My teaching strengths and experience are on the topics of biological anthropology and human anatomy, including specialty courses such as dissection-based Human Gross Anatomy, Forensic Anthropology, Human Evolutionary Anatomy, Primate Adaptation & Evolution, Primate Behavioral Ecology, and museum and field-based field schools in primate paleontology.
A common aim of the classes I teach is to inspire curiosity about the workings of the natural world, particularly as it relates to the place of our species and our closest kin in that system. Then, I provide the heuristic and technical toolset to find the answers via active learning. Some of these courses are not naturally-suited for such an approach, and in these cases, I take advantage of local resources that can enhance the prescribed lessons with direct involvement in the subject, e.g., behavioral data collection from zoo animals, still-life studies of primate skeletons, photogrammetry to measure limbs, and laser-scanning fossils for 3D digital visualization.

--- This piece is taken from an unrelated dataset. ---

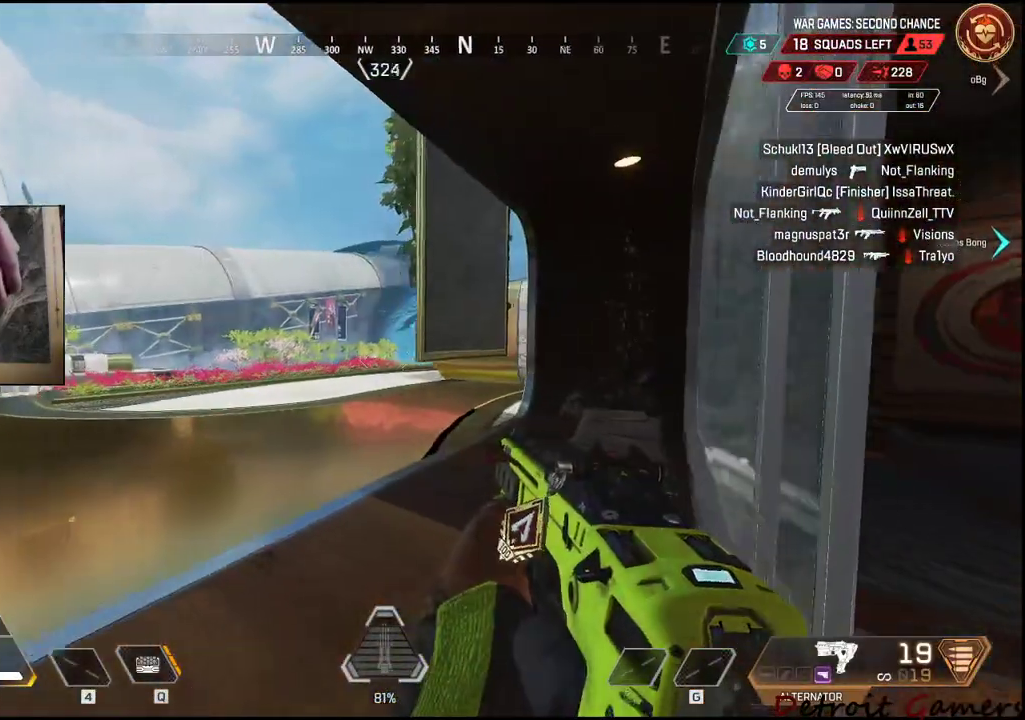
{"keys": ["a", "s"], "mouse": [], "events": [[333, "w", "up"], [467, "s", "down"]]}
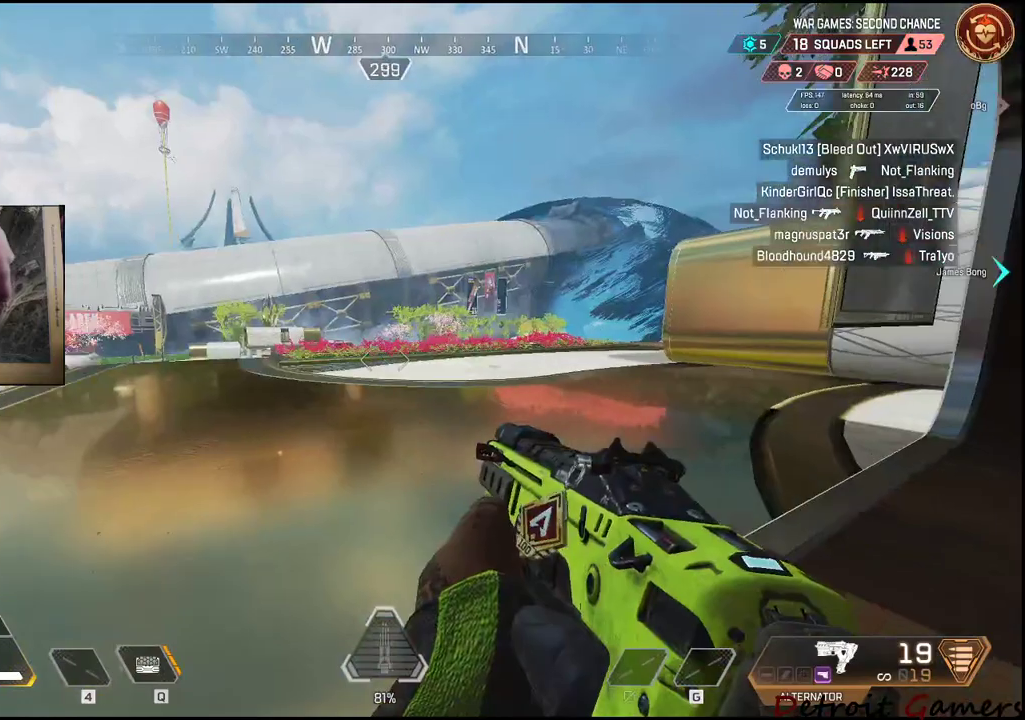
{"keys": ["s"], "mouse": [], "events": [[33, "a", "up"], [67, "d", "down"], [300, "d", "up"]]}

Main: Instructors Klukkert and Cooke with the students of Sabin Bay on the last day of Human Gross Anatomy at Johns Hopkins School of Medicine. Inset: Klukkert instructs a Brooklyn College student using a laser scanner to collect surface data from fossils in the Anthropology Museum in Santo Domingo, DO.
Sample Course Reviews:
"Dr. Klukkert was fantastic to work with and went out of his way to help us understand concepts we struggled with."
"Very good lectures, kept students' attention and presented the information in a cohesive and helpful manner"
"I think the discussions helped with our ability to think critically and write well."
"Professor Klukkert was more engaging with the students than most professors I've had at [this university]."